10. The method of claim 1, applying the multi-parameter filter to the frequency domain data to substantially remove or reduce the one or more patterns comprises filtering harmonics of primary frequencies of the one or more patterns from the frequency domain data.

11. The method of claim 1, comprising receiving a filter strength and adjusting the multi-parameter filter based on the filter strength.

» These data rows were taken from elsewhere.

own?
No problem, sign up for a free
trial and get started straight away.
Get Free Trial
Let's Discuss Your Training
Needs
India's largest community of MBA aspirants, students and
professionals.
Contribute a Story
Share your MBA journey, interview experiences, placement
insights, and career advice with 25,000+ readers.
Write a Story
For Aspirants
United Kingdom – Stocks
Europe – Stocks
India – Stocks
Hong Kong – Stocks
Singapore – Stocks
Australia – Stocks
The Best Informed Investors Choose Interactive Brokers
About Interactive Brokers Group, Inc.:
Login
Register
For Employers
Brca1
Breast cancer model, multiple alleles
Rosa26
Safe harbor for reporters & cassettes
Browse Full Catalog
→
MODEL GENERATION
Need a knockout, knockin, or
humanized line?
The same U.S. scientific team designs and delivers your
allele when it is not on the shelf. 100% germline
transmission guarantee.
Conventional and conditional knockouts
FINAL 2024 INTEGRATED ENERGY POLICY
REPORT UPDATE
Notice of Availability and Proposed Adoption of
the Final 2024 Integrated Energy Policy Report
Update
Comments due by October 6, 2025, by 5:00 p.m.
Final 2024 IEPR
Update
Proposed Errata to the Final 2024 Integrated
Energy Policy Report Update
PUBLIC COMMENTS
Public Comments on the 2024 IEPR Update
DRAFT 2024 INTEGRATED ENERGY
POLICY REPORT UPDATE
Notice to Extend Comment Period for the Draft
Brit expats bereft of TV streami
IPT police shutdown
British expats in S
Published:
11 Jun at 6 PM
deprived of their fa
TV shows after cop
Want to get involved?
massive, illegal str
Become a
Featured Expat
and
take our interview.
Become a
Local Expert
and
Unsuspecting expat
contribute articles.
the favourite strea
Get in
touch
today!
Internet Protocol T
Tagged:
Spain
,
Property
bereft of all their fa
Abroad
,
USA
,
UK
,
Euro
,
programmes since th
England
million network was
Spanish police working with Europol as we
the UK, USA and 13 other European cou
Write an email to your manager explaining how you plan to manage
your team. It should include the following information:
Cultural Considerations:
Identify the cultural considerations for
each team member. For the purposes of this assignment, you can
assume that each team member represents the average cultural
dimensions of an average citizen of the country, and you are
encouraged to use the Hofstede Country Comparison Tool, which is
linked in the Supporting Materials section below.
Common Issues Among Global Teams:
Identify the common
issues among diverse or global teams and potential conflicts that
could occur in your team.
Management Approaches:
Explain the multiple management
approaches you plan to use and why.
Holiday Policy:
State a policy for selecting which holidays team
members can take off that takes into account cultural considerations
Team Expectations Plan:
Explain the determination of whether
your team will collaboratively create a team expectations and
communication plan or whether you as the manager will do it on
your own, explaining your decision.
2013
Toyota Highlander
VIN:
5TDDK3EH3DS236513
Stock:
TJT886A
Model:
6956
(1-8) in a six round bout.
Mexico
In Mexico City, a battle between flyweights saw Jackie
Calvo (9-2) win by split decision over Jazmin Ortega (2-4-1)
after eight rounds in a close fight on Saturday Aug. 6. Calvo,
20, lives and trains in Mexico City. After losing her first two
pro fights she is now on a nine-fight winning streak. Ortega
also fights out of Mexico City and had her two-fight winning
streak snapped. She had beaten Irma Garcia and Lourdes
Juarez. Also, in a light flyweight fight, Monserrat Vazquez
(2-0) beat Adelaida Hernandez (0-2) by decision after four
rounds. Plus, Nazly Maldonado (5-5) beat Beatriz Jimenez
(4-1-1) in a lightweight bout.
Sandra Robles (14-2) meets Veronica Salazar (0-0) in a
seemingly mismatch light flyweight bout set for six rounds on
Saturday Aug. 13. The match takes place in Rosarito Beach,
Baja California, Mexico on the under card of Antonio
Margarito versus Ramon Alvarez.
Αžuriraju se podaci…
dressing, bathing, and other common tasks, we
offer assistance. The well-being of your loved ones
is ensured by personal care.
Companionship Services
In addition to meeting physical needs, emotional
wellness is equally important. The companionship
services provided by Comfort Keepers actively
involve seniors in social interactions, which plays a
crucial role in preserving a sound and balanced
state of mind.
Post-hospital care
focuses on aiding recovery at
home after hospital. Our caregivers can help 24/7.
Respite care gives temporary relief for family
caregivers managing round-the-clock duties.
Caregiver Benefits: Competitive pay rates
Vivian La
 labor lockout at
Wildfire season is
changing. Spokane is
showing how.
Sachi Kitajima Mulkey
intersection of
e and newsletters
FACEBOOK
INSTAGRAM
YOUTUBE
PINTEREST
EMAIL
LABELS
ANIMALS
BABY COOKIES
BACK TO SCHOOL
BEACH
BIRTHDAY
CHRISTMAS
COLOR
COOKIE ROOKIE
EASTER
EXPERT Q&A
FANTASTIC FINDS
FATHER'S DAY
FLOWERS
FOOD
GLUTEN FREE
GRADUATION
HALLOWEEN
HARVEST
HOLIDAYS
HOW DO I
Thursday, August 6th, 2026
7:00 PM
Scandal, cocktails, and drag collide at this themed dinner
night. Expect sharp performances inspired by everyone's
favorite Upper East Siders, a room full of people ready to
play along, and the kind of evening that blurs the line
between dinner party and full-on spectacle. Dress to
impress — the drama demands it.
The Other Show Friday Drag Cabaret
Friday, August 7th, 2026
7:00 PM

12. The method of claim 1, wherein the one or more artifacts are automatically detected, the zone where the one or more artifacts occur in the first image is automatically detected, the first parameter, the second parameter, or both are automatically adapted in the multi-parameter filter based on the one or more patterns, or some combination thereof.

13. A system, comprising:

a downhole tool in a wellbore of a geological formation; and

a data processing system comprising a processor configured to: obtain a borehole image deriving from the downhole tool, wherein the borehole image includes one or more artifacts; generate a filtered image that substantially removes or reduces the one or more artifacts from the borehole image at least partially by: determining a location of the one or more artifacts and a zone where the one or more artifacts occur in the borehole image; converting the borehole image to frequency domain data; applying a multi-parameter filter to the frequency domain data to substantially remove or reduce the one or more artifacts; and transform the frequency domain data to spatial domain data; and output the filtered image based at least in part on the spatial domain data.

14. The system of claim 13, wherein determining a location of the one or more artifacts comprises receiving input of at least one drawn line that indicates where at least one artifact is located.

15. The system of claim 14, wherein the processor derives coordinates of the one or more artifact in the frequency domain data based on a slope of the at least one drawn line.

16. The system of claim 13, wherein determining a zone where the one or more artifacts occur in the borehole image comprises the processor receiving an input selection of an area where the one or more artifacts occur.

17. The system of claim 13, wherein the processor is configured to derive sine frequencies along a vertical and a horizontal axis of the frequency domain data.

18. The system of claim 13, wherein the multi-parameter filter comprises at least two of a first parameter of relating to a bandwidth in a depth direction, a second parameter relating to a bandwidth in an azimuthal direction, a third parameter related to azimuthal central spatial frequency, a fourth parameter related to depth-direction central spatial frequency, and a fifth parameter related to filter strength.

19. A tangible, non-transitory computer-readable medium storing instructions that, when executed by a processor, cause the processor to:

obtain a borehole image deriving from the downhole tool, wherein the borehole image includes one or more artifacts;

generate a filtered image that substantially removes or reduces the one or more artifacts from the borehole image using at least a multi-parameter notch filter, wherein a first parameter of the multi-parameter notch filter relates to a bandwidth in a depth direction and a second parameter of the multi-parameter notch filter relates to a bandwidth in an azimuthal direction, and the first parameter, the second parameter, or both are automatically adapted in the multi-parameter notch filter based on the one or more artifacts; and

output the filtered image based at least in part on the spatial domain data.

20. The computer-readable medium of claim 19, wherein the multi-parameter notch filter comprises an Ideal filter, a Butterworth filter, or a Gaussian filter.